TEXT PASSAGE:
Recall from Chapter 2.1 that a linear threshold function (abbreviated LTF) is a boolean-valued function $f : \{-1,1\}^n \to \{-1,1\}$ that can be represented as \begin{equation} \label{eqn:generic-LTF} f(x) = \mathrm{sgn}(a_0 + a_1 x_1 + \cdots + a_n x_n) \end{equation} for some constants $a_0, a_1, \dots, a_n \in {\mathbb R}$.

(For definiteness we’ll take $\mathrm{sgn}(0) = 1$. If we’re using the representation $f : \{-1,1\}^n \to \{0,1\}$ then $f$ is an LTF if it can be represented as $f(x) = 1_{\{a_0 + a_1 x_1 + \cdots + a_n x_n > 0\}}$.) Examples include majority, AND, OR, dictators, and decision lists (Exercise 3.23). Besides representing “weighted majority” voting schemes, LTFs play an important role in learning theory and in circuit complexity.

There is also a geometric perspective on LTFs. Writing $\ell(x) = a_0 + a_1 x_1 + \cdots + a_n x_n$, we can think of $\ell$ as an affine function ${\mathbb R}^n \to {\mathbb R}$. Then $\mathrm{sgn}(\ell(x))$ is the $\pm 1$-indicator of a *halfspace* in ${\mathbb R}^n$. A boolean LTF is thus the restriction of such a halfspace-indicator to the discrete cube $\{-1,1\}^n \subset {\mathbb R}^n$. Equivalently, a function $f : \{-1,1\}^n \to \{-1,1\}$ is an LTF if and only if it has a “linear separator”; i.e., a hyperplane in ${\mathbb R}^n$ which separates the points $f$ labels $1$ from the points $f$ labels $-1$.

An LTF $f : \{-1,1\}^n \to \{-1,1\}$ can have several different representations as in \eqref{eqn:generic-LTF} — in fact it always has infinitely many. This is clear from the geometric viewpoint; any small enough perturbation to a linear separator will not change the way it partitions the discrete cube. Because we can make these perturbations, we may ensure that $a_0 + a_1 x_1 + \cdots + a_n x_n \neq 0$ for every $x \in \{-1,1\}^n$. We’ll usually insist that LTF representations have this property so that the nuisance of $\mathrm{sgn}(0)$ doesn’t arise. We also observe that we can scale all of the coefficients in an LTF representation by the same positive constant without changing the LTF. These observations can be used to show it’s always possible to take the $a_i$’s to be integers (see the exercises). However we will most often scale so that $\sum_{i=1}^n a_i^2 = 1$; this is convenient when using the Central Limit Theorem. The most elegant result connecting LTFs and Fourier expansions is Chow’s Theorem, which says that a boolean LTF is completely determined by its degree-$0$ and degree-$1$ Fourier coefficients. In fact, it’s determined not just within the class of LTFs but within the class of all boolean functions:

Theorem 1Let $f : \{-1,1\}^n \to \{-1,1\}$ be an LTF and let $g : \{-1,1\}^n \to \{-1,1\}$ be any function. If $\widehat{g}(S) = \widehat{f}(S)$ for all $|S| \leq 1$ then $g = f$.

GIVEN INFORMATION:

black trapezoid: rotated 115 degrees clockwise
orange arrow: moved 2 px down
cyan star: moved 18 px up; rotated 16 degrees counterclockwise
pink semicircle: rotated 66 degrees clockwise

EXERCISE DESCRIPTION: Write out the part of the passage on linear threshold functions between "Theorem 1Let $f" and "then $g = f$.", inclusive, reproducing it word for word.

EXERCISE ANSWER:
Theorem 1Let $f : \{-1,1\}^n \to \{-1,1\}$ be an LTF and let $g : \{-1,1\}^n \to \{-1,1\}$ be any function. If $\widehat{g}(S) = \widehat{f}(S)$ for all $|S| \leq 1$ then $g = f$.